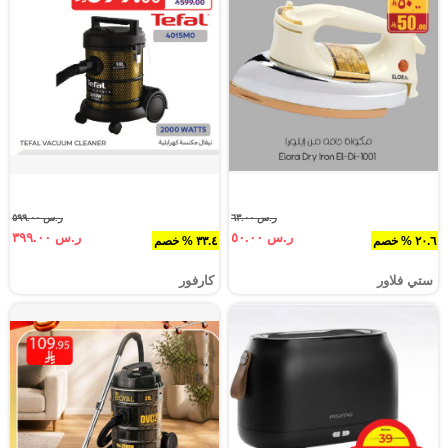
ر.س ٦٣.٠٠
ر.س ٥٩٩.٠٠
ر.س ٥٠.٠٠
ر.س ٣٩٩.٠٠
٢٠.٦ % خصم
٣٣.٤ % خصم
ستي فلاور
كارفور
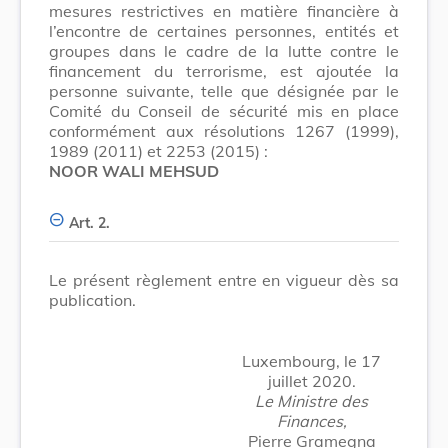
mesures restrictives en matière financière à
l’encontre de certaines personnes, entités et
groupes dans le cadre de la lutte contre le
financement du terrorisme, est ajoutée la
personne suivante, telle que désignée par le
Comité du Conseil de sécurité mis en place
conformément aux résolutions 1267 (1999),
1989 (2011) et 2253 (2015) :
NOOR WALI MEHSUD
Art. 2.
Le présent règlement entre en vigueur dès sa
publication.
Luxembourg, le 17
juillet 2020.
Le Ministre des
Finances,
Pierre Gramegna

* What you will do
Return the text read from each of the items above, line for line and without alteration, leaving out the pictures.

* Solution to the problem
ر.س ٦٣.٠٠
ر.س ٥٩٩.٠٠
ر.س ٥٠.٠٠
ر.س ٣٩٩.٠٠
٢٠.٦ % خصم
٣٣.٤ % خصم
ستي فلاور
كارفور
mesures restrictives en matière financière à
l’encontre de certaines personnes, entités et
groupes dans le cadre de la lutte contre le
financement du terrorisme, est ajoutée la
personne suivante, telle que désignée par le
Comité du Conseil de sécurité mis en place
conformément aux résolutions 1267 (1999),
1989 (2011) et 2253 (2015) :
NOOR WALI MEHSUD
Art. 2.
Le présent règlement entre en vigueur dès sa
publication.
Luxembourg, le 17
juillet 2020.
Le Ministre des
Finances,
Pierre Gramegna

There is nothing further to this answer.